Permission has been granted for a new holiday park for children with special needs on the grounds of the Killenard Golf Course, despite mass objections to the plans from local residents who claimed the development would be totally unsuitable for the area.
Mr Tony Byrne, director of the Billy Byrne National Children’s Charity Ltd, has been given the greenlight by Laois County Council to build Billy’s World, a play centre for children of all abilities, at The Heritage Resort in Killenard.
The new development will involve changing the use of an existing bowling area at the resort grounds.
The council has ruled that the play centre would be compliant with the provisions of the Laois County Development Plan 2011-2017 and with the proper planning and sustainable development of the area.
The council said the development must operate “as a play facility to cater for children with disabilities and not as a commercial entity”.

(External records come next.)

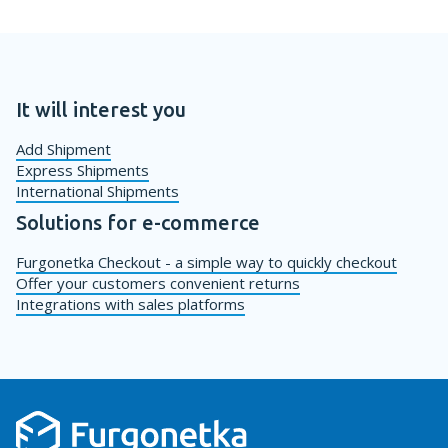
It will interest you
Add Shipment
Express Shipments
International Shipments
Solutions for e-commerce
Furgonetka Checkout - a simple way to quickly checkout
Offer your customers convenient returns
Integrations with sales platforms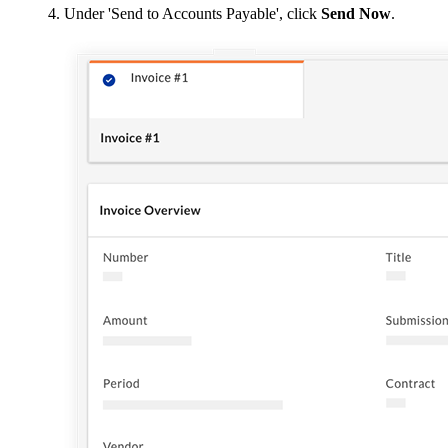
Under 'Send to Accounts Payable', click
Send Now
.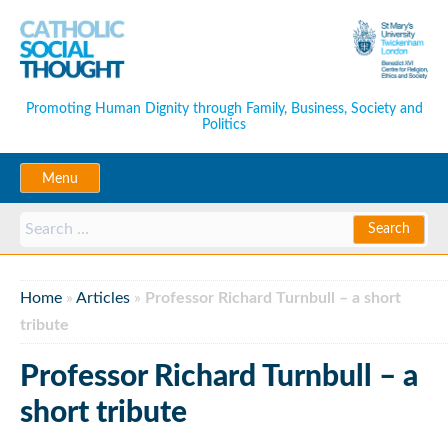
Promoting Human Dignity through Family, Business, Society and
Politics
Menu
Home
»
Articles
»
Professor Richard Turnbull – a short
tribute
Professor Richard Turnbull – a
short tribute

The local authority stipulated that access to the facility shall be on a booked session basis only, of which “there shall be four per day with a maximum of 14 families per session”.
Another condition is that no part of the proposed development shall encroach, overhang or otherwise physically impinge upon any adjoining property, save with the prior written agreement of the owner(s) thereof.
The internal area shall operate from 9am to 9pm daily, while the external garden shall operate from 9am to 8pm daily.
The approval for the plans comes despite numerous submissions being made to the council by residents of the area, many of whom raised concerns over traffic management and parking.
It was also feared that the centre might be run as a business venture for children or all abilities and not just those with special needs.
The Heritage’s reputation as one of the finest golf courses in the country was also brought up, with some fearing that trying to combine this facility with a children’s holiday resort would degrade the importance and quality of the golf course.
The health and safety issues of having children with special needs in the vicinity of flying golf-balls and large lakes were also expressed.
Many residents also raised concerns over plans to build an outdoor “quiet area” for children, with the opinion being expressed that the presence of a lot of children would not lend itself to a quiet environment.